The discovery of potential targeted therapies can also be driven by deeper understanding of the downstream impact of a molecular alteration and how that impact can be reversed. A National Institutes of Health (NIH) program called the Biomedical Data Translator aims to structure all biomedical data as computable knowledge that can be interrogated and analyzed via artificial intelligence. The Biomedical Data Translator may be able to identify previously undiscovered ways to alter the activity of a gene or mechanism and predict potential treatments.1

What can precision medicine in rare diseases teach us in common diseases?

The precision medicine methodologies developed within rare diseases will help to advance precision medicine for common diseases in a variety of ways:

  • Deeper understanding of the genetic, cellular, and molecular drivers of disease. While common conditions rarely arise from monogenic causes, they are often tied to individual molecular drivers that can be traced to individual genes or gene networks. Understanding the gene, the protein it encodes, and the function of that protein provides insights into molecular pathways and biological processes. Study of rare genetic diseases advances our understanding of the impact of single genetic alterations and their associated molecular pathways.
  • Better characterization of the human genome. Most of the human genome remains poorly characterized and it is estimated that we currently have pharmacological influence over only 15% of it.1,4 Applying precision medicine to rare diseases can accelerate our understanding of—and influence over—the remainder.
  • Identification of targets or drugs that may be applicable to common diseases. Rare and common diseases may share the same molecular drivers, and targeted therapies that are shown to be effective in rare diseases may also demonstrate efficacy in common conditions. A classic example of this was the discovery that cholesterol is regulated through the low density lipoprotein (LDL) receptor, which came out of the research of Dr. Michael Brown and Dr. Joseph Goldstein in the 1970s when they were studying familial hypercholesterolemia, a rare metabolic disorder.
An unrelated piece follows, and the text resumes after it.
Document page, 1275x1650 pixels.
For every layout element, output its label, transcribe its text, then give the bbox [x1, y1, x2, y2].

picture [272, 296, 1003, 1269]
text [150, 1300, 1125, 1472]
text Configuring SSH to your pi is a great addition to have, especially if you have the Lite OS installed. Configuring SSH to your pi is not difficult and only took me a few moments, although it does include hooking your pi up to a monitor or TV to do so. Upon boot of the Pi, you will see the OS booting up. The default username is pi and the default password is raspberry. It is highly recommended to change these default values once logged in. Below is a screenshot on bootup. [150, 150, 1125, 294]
This discovery was the foundation of our understanding of the pathway of cholesterol metabolism, which led to the development of statins, the world’s most prescribed class of drugs.5

An avenue to accelerate personalized medicine

Over the past 50 years, rare disease research has led to the discovery and development of medical breakthroughs, from allogeneic stem cell transplantation to gene therapy, that have paved the way for new therapeutic options for more common diseases.6 In this era of precision medicine, the study of rare diseases is now accelerating the fulfillment of the promise of personalized medicine. By helping to link genes with molecular diagnoses and phenotypes, rare disease research helps to elucidate cellular and molecular pathways, identify potential drug targets, and inform the development of new therapies which have potential applications to common diseases.
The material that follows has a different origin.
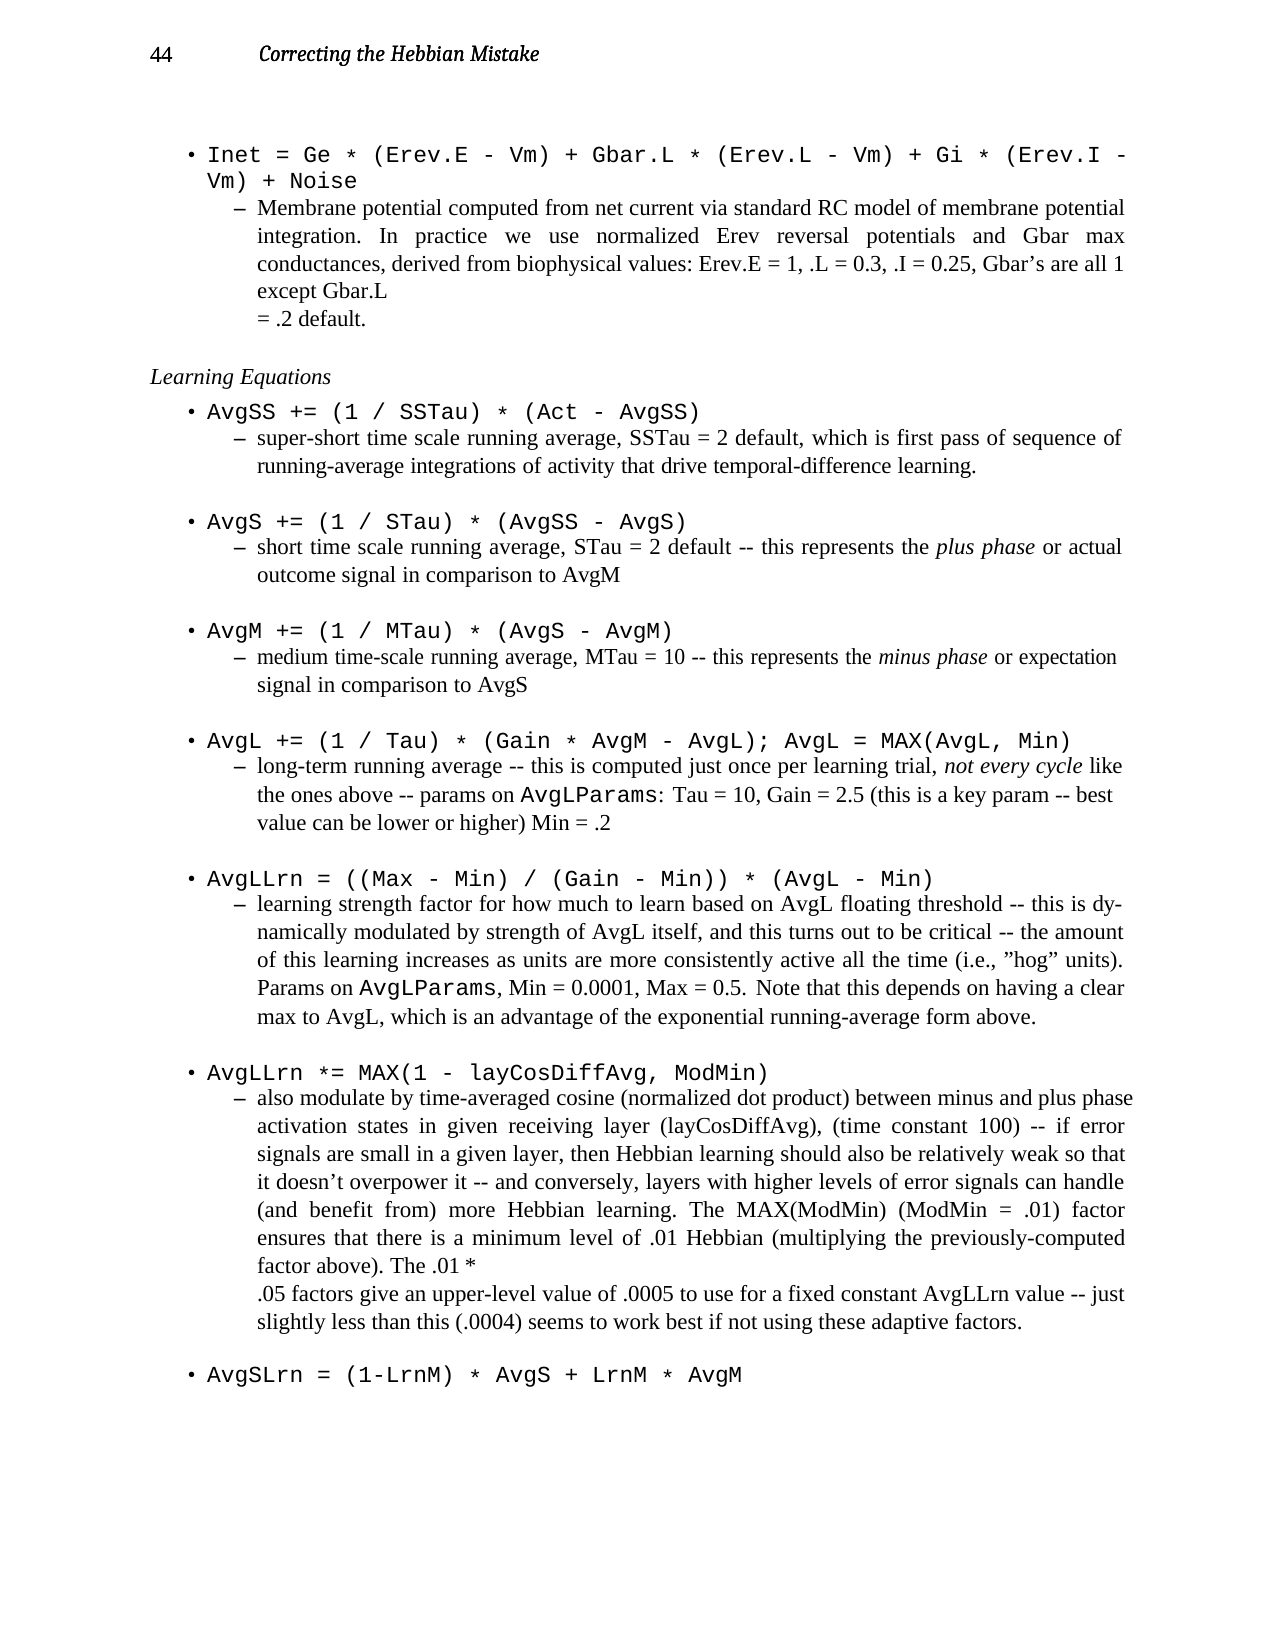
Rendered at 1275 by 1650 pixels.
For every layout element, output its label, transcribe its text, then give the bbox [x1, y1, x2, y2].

[1] Might M, Crouse AB. Why rare disease needs precision medicine—and precision medicine needs rare disease. Cell Rep Med. 2022;3(2):100530.

[2] Isono M, Kokado M, Kato K. Why does it take so long for rare disease patients to get an accurate diagnosis?-A qualitative investigation of patient experiences of hereditary angioedema. PLoS One. 2022;17(3):e0265847,

[3] Ligezka AN, et al. Sorbitol is a severity biomarker for PMM2-CDG with therapeutic implications. Ann Neurol. 2021;90:887-900.

[4] Hopkins AL, Groom CR. The druggable genome. Nat Rev Drug Discov. 2002;1:727-730.

[5] Raconteur. How rare disease research benefits everyone, January 11, 2022.

[6] Klein C, Gahl WA. Patients with rare diseases: from therapeutic orphans to pioneers of personalized treatments. EMBO Mol Med. 2018;10(1):1-3.